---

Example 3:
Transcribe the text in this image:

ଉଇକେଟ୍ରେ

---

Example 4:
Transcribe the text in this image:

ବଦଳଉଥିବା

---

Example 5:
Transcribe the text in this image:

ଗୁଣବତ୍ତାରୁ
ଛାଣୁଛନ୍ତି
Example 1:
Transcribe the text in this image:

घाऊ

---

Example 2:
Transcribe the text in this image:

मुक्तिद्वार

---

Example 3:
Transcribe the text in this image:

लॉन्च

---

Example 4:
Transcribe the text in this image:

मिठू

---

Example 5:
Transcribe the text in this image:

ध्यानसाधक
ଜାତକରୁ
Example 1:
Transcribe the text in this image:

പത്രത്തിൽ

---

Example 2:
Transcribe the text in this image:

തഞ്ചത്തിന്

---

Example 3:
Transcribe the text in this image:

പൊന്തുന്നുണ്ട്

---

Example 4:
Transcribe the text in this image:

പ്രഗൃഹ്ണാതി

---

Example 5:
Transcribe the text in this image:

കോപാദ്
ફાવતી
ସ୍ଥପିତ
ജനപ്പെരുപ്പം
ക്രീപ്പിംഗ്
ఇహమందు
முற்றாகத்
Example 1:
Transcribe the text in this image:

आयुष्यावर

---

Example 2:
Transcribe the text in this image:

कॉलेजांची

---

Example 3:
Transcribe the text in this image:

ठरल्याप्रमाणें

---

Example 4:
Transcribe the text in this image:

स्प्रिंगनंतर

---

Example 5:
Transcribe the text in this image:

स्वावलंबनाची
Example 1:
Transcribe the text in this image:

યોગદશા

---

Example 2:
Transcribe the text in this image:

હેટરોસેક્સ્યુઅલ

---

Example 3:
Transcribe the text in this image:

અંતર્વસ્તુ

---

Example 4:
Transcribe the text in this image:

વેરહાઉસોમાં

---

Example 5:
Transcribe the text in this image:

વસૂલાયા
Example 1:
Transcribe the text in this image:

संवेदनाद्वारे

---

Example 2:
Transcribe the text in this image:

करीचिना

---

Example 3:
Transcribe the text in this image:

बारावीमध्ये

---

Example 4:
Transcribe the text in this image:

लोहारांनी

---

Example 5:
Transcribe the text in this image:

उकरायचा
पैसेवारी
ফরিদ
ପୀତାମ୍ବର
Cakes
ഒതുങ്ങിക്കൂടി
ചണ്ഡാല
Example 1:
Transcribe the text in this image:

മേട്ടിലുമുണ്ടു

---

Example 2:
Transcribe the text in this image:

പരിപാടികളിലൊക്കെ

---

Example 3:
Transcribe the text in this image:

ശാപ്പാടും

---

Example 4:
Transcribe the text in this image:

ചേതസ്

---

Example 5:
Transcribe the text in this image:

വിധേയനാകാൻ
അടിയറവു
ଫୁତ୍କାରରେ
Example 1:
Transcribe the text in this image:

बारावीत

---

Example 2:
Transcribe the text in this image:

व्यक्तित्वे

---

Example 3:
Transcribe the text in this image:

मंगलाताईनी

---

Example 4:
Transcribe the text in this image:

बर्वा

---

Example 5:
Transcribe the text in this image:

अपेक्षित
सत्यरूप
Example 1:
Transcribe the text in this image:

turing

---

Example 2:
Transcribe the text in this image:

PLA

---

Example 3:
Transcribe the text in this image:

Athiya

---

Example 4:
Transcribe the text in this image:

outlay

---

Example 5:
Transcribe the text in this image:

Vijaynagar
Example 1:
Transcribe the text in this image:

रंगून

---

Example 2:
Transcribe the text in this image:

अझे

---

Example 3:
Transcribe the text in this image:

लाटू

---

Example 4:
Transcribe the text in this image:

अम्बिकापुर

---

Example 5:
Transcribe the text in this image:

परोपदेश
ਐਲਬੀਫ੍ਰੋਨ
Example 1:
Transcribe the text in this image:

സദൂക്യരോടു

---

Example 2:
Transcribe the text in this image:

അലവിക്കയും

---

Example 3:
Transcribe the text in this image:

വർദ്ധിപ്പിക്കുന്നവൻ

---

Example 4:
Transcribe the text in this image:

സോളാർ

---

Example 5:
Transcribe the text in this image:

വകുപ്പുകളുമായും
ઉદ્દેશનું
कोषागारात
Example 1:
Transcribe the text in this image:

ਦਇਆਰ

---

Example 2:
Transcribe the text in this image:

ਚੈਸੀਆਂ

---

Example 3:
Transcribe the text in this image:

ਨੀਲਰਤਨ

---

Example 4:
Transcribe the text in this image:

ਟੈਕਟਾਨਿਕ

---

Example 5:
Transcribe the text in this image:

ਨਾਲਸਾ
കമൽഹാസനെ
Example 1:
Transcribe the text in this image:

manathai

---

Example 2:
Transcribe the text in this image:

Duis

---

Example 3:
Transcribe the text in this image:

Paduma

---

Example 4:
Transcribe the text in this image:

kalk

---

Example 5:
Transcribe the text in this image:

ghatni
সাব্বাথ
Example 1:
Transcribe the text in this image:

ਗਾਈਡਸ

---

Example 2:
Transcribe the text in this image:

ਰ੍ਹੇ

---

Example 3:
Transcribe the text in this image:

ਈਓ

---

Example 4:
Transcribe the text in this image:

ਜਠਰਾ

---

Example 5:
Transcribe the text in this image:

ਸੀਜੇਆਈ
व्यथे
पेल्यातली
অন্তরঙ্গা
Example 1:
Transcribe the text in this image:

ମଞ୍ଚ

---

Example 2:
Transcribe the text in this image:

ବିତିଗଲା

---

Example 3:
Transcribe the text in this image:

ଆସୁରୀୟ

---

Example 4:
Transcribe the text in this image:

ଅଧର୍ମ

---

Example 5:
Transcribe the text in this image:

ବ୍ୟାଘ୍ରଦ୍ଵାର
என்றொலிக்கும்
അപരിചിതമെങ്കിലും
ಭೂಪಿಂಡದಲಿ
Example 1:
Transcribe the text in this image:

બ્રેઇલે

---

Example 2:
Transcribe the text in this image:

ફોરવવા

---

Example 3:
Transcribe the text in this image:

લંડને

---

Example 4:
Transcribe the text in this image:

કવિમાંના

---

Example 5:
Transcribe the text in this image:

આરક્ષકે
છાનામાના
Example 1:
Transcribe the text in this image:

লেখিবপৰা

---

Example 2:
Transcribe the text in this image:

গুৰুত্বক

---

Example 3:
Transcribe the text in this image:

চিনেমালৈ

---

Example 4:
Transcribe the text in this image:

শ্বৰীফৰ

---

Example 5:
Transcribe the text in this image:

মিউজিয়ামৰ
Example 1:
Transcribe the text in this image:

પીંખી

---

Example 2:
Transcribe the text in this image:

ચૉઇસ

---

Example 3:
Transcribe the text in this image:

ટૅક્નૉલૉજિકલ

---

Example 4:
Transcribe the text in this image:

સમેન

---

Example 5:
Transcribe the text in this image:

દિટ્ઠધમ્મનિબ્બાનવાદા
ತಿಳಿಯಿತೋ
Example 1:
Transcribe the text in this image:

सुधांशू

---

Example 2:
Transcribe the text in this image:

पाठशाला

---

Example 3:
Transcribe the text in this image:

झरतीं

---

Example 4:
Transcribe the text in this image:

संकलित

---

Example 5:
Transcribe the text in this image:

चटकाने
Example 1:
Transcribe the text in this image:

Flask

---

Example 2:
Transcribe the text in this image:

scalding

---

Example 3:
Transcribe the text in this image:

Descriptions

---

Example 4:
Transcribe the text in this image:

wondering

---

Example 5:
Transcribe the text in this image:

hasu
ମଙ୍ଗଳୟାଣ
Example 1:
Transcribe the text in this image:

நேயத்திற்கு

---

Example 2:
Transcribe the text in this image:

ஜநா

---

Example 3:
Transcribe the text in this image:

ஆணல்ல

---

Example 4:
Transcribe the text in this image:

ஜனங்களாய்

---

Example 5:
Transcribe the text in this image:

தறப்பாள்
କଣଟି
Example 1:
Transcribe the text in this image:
◆ ◆ ◆ ◆
* [Aim of the exercise]: Copy the whole of the data above exactly.

* [Your solution]:
---

Example 3:
Transcribe the text in this image:

ଉଇକେଟ୍ରେ

---

Example 4:
Transcribe the text in this image:

ବଦଳଉଥିବା

---

Example 5:
Transcribe the text in this image:

ଗୁଣବତ୍ତାରୁ
ଛାଣୁଛନ୍ତି
Example 1:
Transcribe the text in this image:

घाऊ

---

Example 2:
Transcribe the text in this image:

मुक्तिद्वार

---

Example 3:
Transcribe the text in this image:

लॉन्च

---

Example 4:
Transcribe the text in this image:

मिठू

---

Example 5:
Transcribe the text in this image:

ध्यानसाधक
ଜାତକରୁ
Example 1:
Transcribe the text in this image:

പത്രത്തിൽ

---

Example 2:
Transcribe the text in this image:

തഞ്ചത്തിന്

---

Example 3:
Transcribe the text in this image:

പൊന്തുന്നുണ്ട്

---

Example 4:
Transcribe the text in this image:

പ്രഗൃഹ്ണാതി

---

Example 5:
Transcribe the text in this image:

കോപാദ്
ફાવતી
ସ୍ଥପିତ
ജനപ്പെരുപ്പം
ക്രീപ്പിംഗ്
ఇహమందు
முற்றாகத்
Example 1:
Transcribe the text in this image:

आयुष्यावर

---

Example 2:
Transcribe the text in this image:

कॉलेजांची

---

Example 3:
Transcribe the text in this image:

ठरल्याप्रमाणें

---

Example 4:
Transcribe the text in this image:

स्प्रिंगनंतर

---

Example 5:
Transcribe the text in this image:

स्वावलंबनाची
Example 1:
Transcribe the text in this image:

યોગદશા

---

Example 2:
Transcribe the text in this image:

હેટરોસેક્સ્યુઅલ

---

Example 3:
Transcribe the text in this image:

અંતર્વસ્તુ

---

Example 4:
Transcribe the text in this image:

વેરહાઉસોમાં

---

Example 5:
Transcribe the text in this image:

વસૂલાયા
Example 1:
Transcribe the text in this image:

संवेदनाद्वारे

---

Example 2:
Transcribe the text in this image:

करीचिना

---

Example 3:
Transcribe the text in this image:

बारावीमध्ये

---

Example 4:
Transcribe the text in this image:

लोहारांनी

---

Example 5:
Transcribe the text in this image:

उकरायचा
पैसेवारी
ফরিদ
ପୀତାମ୍ବର
Cakes
ഒതുങ്ങിക്കൂടി
ചണ്ഡാല
Example 1:
Transcribe the text in this image:

മേട്ടിലുമുണ്ടു

---

Example 2:
Transcribe the text in this image:

പരിപാടികളിലൊക്കെ

---

Example 3:
Transcribe the text in this image:

ശാപ്പാടും

---

Example 4:
Transcribe the text in this image:

ചേതസ്

---

Example 5:
Transcribe the text in this image:

വിധേയനാകാൻ
അടിയറവു
ଫୁତ୍କାରରେ
Example 1:
Transcribe the text in this image:

बारावीत

---

Example 2:
Transcribe the text in this image:

व्यक्तित्वे

---

Example 3:
Transcribe the text in this image:

मंगलाताईनी

---

Example 4:
Transcribe the text in this image:

बर्वा

---

Example 5:
Transcribe the text in this image:

अपेक्षित
सत्यरूप
Example 1:
Transcribe the text in this image:

turing

---

Example 2:
Transcribe the text in this image:

PLA

---

Example 3:
Transcribe the text in this image:

Athiya

---

Example 4:
Transcribe the text in this image:

outlay

---

Example 5:
Transcribe the text in this image:

Vijaynagar
Example 1:
Transcribe the text in this image:

रंगून

---

Example 2:
Transcribe the text in this image:

अझे

---

Example 3:
Transcribe the text in this image:

लाटू

---

Example 4:
Transcribe the text in this image:

अम्बिकापुर

---

Example 5:
Transcribe the text in this image:

परोपदेश
ਐਲਬੀਫ੍ਰੋਨ
Example 1:
Transcribe the text in this image:

സദൂക്യരോടു

---

Example 2:
Transcribe the text in this image:

അലവിക്കയും

---

Example 3:
Transcribe the text in this image:

വർദ്ധിപ്പിക്കുന്നവൻ

---

Example 4:
Transcribe the text in this image:

സോളാർ

---

Example 5:
Transcribe the text in this image:

വകുപ്പുകളുമായും
ઉદ્દેશનું
कोषागारात
Example 1:
Transcribe the text in this image:

ਦਇਆਰ

---

Example 2:
Transcribe the text in this image:

ਚੈਸੀਆਂ

---

Example 3:
Transcribe the text in this image:

ਨੀਲਰਤਨ

---

Example 4:
Transcribe the text in this image:

ਟੈਕਟਾਨਿਕ

---

Example 5:
Transcribe the text in this image:

ਨਾਲਸਾ
കമൽഹാസനെ
Example 1:
Transcribe the text in this image:

manathai

---

Example 2:
Transcribe the text in this image:

Duis

---

Example 3:
Transcribe the text in this image:

Paduma

---

Example 4:
Transcribe the text in this image:

kalk

---

Example 5:
Transcribe the text in this image:

ghatni
সাব্বাথ
Example 1:
Transcribe the text in this image:

ਗਾਈਡਸ

---

Example 2:
Transcribe the text in this image:

ਰ੍ਹੇ

---

Example 3:
Transcribe the text in this image:

ਈਓ

---

Example 4:
Transcribe the text in this image:

ਜਠਰਾ

---

Example 5:
Transcribe the text in this image:

ਸੀਜੇਆਈ
व्यथे
पेल्यातली
অন্তরঙ্গা
Example 1:
Transcribe the text in this image:

ମଞ୍ଚ

---

Example 2:
Transcribe the text in this image:

ବିତିଗଲା

---

Example 3:
Transcribe the text in this image:

ଆସୁରୀୟ

---

Example 4:
Transcribe the text in this image:

ଅଧର୍ମ

---

Example 5:
Transcribe the text in this image:

ବ୍ୟାଘ୍ରଦ୍ଵାର
என்றொலிக்கும்
അപരിചിതമെങ്കിലും
ಭೂಪಿಂಡದಲಿ
Example 1:
Transcribe the text in this image:

બ્રેઇલે

---

Example 2:
Transcribe the text in this image:

ફોરવવા

---

Example 3:
Transcribe the text in this image:

લંડને

---

Example 4:
Transcribe the text in this image:

કવિમાંના

---

Example 5:
Transcribe the text in this image:

આરક્ષકે
છાનામાના
Example 1:
Transcribe the text in this image:

লেখিবপৰা

---

Example 2:
Transcribe the text in this image:

গুৰুত্বক

---

Example 3:
Transcribe the text in this image:

চিনেমালৈ

---

Example 4:
Transcribe the text in this image:

শ্বৰীফৰ

---

Example 5:
Transcribe the text in this image:

মিউজিয়ামৰ
Example 1:
Transcribe the text in this image:

પીંખી

---

Example 2:
Transcribe the text in this image:

ચૉઇસ

---

Example 3:
Transcribe the text in this image:

ટૅક્નૉલૉજિકલ

---

Example 4:
Transcribe the text in this image:

સમેન

---

Example 5:
Transcribe the text in this image:

દિટ્ઠધમ્મનિબ્બાનવાદા
ತಿಳಿಯಿತೋ
Example 1:
Transcribe the text in this image:

सुधांशू

---

Example 2:
Transcribe the text in this image:

पाठशाला

---

Example 3:
Transcribe the text in this image:

झरतीं

---

Example 4:
Transcribe the text in this image:

संकलित

---

Example 5:
Transcribe the text in this image:

चटकाने
Example 1:
Transcribe the text in this image:

Flask

---

Example 2:
Transcribe the text in this image:

scalding

---

Example 3:
Transcribe the text in this image:

Descriptions

---

Example 4:
Transcribe the text in this image:

wondering

---

Example 5:
Transcribe the text in this image:

hasu
ମଙ୍ଗଳୟାଣ
Example 1:
Transcribe the text in this image:

நேயத்திற்கு

---

Example 2:
Transcribe the text in this image:

ஜநா

---

Example 3:
Transcribe the text in this image:

ஆணல்ல

---

Example 4:
Transcribe the text in this image:

ஜனங்களாய்

---

Example 5:
Transcribe the text in this image:

தறப்பாள்
କଣଟି
Example 1:
Transcribe the text in this image:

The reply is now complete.